## Task directions
Rewrite the records below with "bbox" replaced by "bounding box" everywhere and everything else left unchanged.

## Entries
__________

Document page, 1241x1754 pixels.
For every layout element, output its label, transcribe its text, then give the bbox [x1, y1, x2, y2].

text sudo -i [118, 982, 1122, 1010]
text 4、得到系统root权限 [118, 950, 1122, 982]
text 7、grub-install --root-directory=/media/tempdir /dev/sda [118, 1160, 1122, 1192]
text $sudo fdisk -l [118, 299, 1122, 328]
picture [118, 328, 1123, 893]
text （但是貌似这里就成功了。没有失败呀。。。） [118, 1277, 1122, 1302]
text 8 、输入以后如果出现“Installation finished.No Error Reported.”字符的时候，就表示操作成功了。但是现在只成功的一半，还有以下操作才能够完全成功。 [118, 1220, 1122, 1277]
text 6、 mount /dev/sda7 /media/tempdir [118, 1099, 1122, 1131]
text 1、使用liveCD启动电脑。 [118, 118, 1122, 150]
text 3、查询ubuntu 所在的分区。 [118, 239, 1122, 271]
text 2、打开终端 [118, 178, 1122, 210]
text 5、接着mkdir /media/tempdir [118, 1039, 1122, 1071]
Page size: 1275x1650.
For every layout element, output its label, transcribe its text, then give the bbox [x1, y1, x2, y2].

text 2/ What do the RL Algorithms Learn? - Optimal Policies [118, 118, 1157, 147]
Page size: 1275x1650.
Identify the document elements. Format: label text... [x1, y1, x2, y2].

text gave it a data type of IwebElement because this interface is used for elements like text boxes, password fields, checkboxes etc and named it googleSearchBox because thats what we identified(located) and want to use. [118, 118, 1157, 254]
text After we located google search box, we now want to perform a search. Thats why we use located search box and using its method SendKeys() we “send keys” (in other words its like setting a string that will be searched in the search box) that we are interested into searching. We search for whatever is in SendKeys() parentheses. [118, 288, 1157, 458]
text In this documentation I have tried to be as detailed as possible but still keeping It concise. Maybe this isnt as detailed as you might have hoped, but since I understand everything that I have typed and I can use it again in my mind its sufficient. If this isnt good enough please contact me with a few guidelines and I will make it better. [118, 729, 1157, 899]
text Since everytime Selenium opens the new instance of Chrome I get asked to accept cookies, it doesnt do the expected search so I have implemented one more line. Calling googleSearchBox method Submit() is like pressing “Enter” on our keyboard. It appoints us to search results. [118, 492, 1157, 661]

__________

## Full answer
Document page, 1241x1754 pixels.
For every layout element, output its label, transcribe its text, then give the bounding box [x1, y1, x2, y2].

text sudo -i [118, 982, 1122, 1010]
text 4、得到系统root权限 [118, 950, 1122, 982]
text 7、grub-install --root-directory=/media/tempdir /dev/sda [118, 1160, 1122, 1192]
text $sudo fdisk -l [118, 299, 1122, 328]
picture [118, 328, 1123, 893]
text （但是貌似这里就成功了。没有失败呀。。。） [118, 1277, 1122, 1302]
text 8 、输入以后如果出现“Installation finished.No Error Reported.”字符的时候，就表示操作成功了。但是现在只成功的一半，还有以下操作才能够完全成功。 [118, 1220, 1122, 1277]
text 6、 mount /dev/sda7 /media/tempdir [118, 1099, 1122, 1131]
text 1、使用liveCD启动电脑。 [118, 118, 1122, 150]
text 3、查询ubuntu 所在的分区。 [118, 239, 1122, 271]
text 2、打开终端 [118, 178, 1122, 210]
text 5、接着mkdir /media/tempdir [118, 1039, 1122, 1071]
Page size: 1275x1650.
For every layout element, output its label, transcribe its text, then give the bounding box [x1, y1, x2, y2].

text 2/ What do the RL Algorithms Learn? - Optimal Policies [118, 118, 1157, 147]
Page size: 1275x1650.
Identify the document elements. Format: label text... [x1, y1, x2, y2].

text gave it a data type of IwebElement because this interface is used for elements like text boxes, password fields, checkboxes etc and named it googleSearchBox because thats what we identified(located) and want to use. [118, 118, 1157, 254]
text After we located google search box, we now want to perform a search. Thats why we use located search box and using its method SendKeys() we “send keys” (in other words its like setting a string that will be searched in the search box) that we are interested into searching. We search for whatever is in SendKeys() parentheses. [118, 288, 1157, 458]
text In this documentation I have tried to be as detailed as possible but still keeping It concise. Maybe this isnt as detailed as you might have hoped, but since I understand everything that I have typed and I can use it again in my mind its sufficient. If this isnt good enough please contact me with a few guidelines and I will make it better. [118, 729, 1157, 899]
text Since everytime Selenium opens the new instance of Chrome I get asked to accept cookies, it doesnt do the expected search so I have implemented one more line. Calling googleSearchBox method Submit() is like pressing “Enter” on our keyboard. It appoints us to search results. [118, 492, 1157, 661]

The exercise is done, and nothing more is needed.